Antoine Chauvel : La campagne laïcité du Ministère ne parle pas de laïcité.

Quand on ne présente presque que des enfants issu·es de la diversité, quand on explique que s’ils et elles peuvent manger ensemble, nager ensemble, être ami·es, c’est cela la laïcité, on ment. On ment car la laïcité, « n’est pas une opinion parmi d’autres mais la liberté d’en avoir une. Elle n’est pas une conviction mais le principe qui les autorise toutes, sous réserve du respect de l’ordre public”, comme l’écrivait l’observatoire de la laïcité

Cela n’a donc rien à voir… En quoi pouvoir manger à côté d’un copain ou d’une copine, être amoureuse ou amoureux d’une ou d’un autre aurait à voir avec cela ? Absolument rien.
Par contre, et c’est son objectif car Blanquer est un idéologue, cette campagne diffuse un venin.
En jouant sur des stéréotypes, des préjugés, on propage l’idée que le danger principal envers la laïcité repose sur des communautés.
Cette campagne a donc, disons-le clairement, un fond raciste et islamophobe. Elle oppose la laïcité, sans jamais la définir, à des communautarismes fantasmés qui représenteraient forcément un danger potentiel.

Cette campagne participe d’une volonté de fracturer de la société en instrumentalisant encore une fois la laïcité à des fins politiciennes. Car du point de vue laïque, Blanquer est une énorme imposture.
Jean-Michel Blanquer, est par exemple un des fervents soutiens aux écoles hors-contrats « Espérances Banlieues ». De même, l’instauration de l’obligation scolaire à 3 ans a permis un soutien direct à l’enseignement privé, catholique à 97%, en ouvrant la possibilité d’un financement des établissements privés par l’argent public refusé jusqu’alors par une partie des communes pour les 3-6 ans.
Blanquer pratique ici comme les droites les plus extrêmes : il prend la laïcité comme prétexte pour servir une idéologie excluante qui elle est bien réelle et jamais sans conséquences.

La FSU a réagi immédiatement. Très justement. Il faut s’en féliciter collectivement.

Mais cette nouvelle offensive, en droite ligne de la suppression de l’observatoire de la laïcité comme de la posture d’interdiction, pour le moment remisée, de l’accompagnement des sorties scolaires par les femmes voilées, doit nous amener à envisager un changement de braquet dans notre appréhension du phénomène et notre expression laïque. À deux niveaux.

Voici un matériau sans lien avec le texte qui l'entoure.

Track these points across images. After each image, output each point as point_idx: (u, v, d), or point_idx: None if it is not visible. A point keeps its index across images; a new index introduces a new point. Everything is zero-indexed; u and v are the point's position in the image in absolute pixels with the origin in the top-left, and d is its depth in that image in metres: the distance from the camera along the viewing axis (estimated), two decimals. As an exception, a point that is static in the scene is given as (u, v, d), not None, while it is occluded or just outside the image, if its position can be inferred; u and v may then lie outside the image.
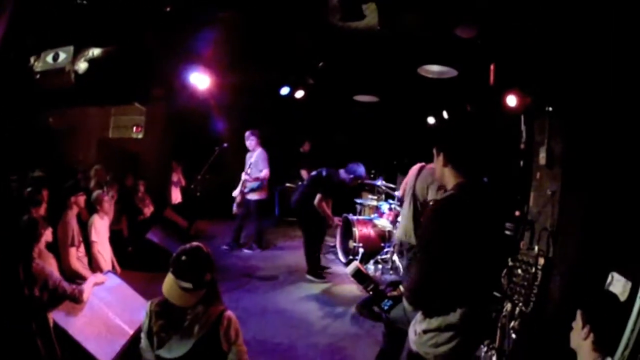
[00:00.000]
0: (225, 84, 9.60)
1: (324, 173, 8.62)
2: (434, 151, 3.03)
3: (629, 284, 4.00)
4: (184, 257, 3.06)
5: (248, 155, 10.25)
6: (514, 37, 5.72)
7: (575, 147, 5.35)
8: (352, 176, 8.51)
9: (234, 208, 10.19)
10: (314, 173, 8.95)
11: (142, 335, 3.14)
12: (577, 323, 2.82)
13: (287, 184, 13.32)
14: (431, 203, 3.71)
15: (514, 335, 5.13)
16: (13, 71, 6.61)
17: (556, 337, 2.86)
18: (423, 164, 6.33)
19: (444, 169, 2.95)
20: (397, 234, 6.88)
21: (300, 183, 12.04)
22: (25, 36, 6.23)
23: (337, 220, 9.01)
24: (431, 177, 6.19)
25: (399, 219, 7.29)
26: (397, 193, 9.25)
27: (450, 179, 2.93)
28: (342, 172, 8.60)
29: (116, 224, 7.89)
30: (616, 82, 4.78)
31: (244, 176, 9.96)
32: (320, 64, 9.24)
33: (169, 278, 3.05)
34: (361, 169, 8.59)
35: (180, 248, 3.16)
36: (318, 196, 8.36)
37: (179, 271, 3.01)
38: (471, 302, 2.83)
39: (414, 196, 6.25)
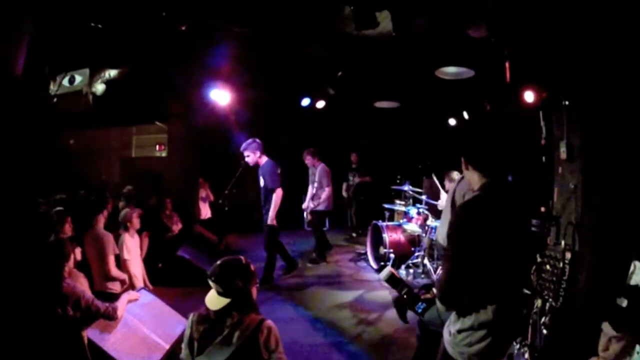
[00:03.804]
0: (245, 98, 9.70)
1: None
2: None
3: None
4: (219, 263, 3.25)
5: (311, 171, 10.49)
6: (527, 33, 5.73)
7: (594, 139, 5.34)
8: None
9: (305, 225, 10.45)
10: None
11: (183, 345, 3.23)
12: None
13: None
14: None
15: (545, 331, 5.12)
16: (34, 96, 6.76)
17: (586, 330, 2.87)
18: None
19: (468, 172, 3.12)
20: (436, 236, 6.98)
21: None
22: (44, 61, 6.35)
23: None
24: (467, 186, 6.25)
25: (438, 222, 7.36)
26: (424, 197, 9.29)
27: (475, 181, 3.07)
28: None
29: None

Le premier est développer notre communication à ce sujet notamment au moment où se met en place, à destination de tous les fonctionnaires, une formation descendante portant une vision univoque de la laïcité non comme principe réflexif mais comme dogme.
Mais aussi en se s’alliant avec celles et ceux dont c’est l’objet de travail principal. Ainsi un travail étroitdu SNUipp avec la Vigie de la laïcité, héritière de l’Observatoire de la laïcité, voire une adhésion si possible, mériterait d’être actée.

Le second est d’occuper le terrain en tenant compte de ce contexte. La laïcité n’est pas un principe abstrait ni déconnecté des réalités sociales qui nous entourent. Avec un fond de l’air de plus en plus brun, en soutien total à nos camarades fiché·es par les fachos, il faut que le SNUipp-FSU sache marcher sur les deux jambes de la défense de la laïcité et de la lutte contre toutes discriminations.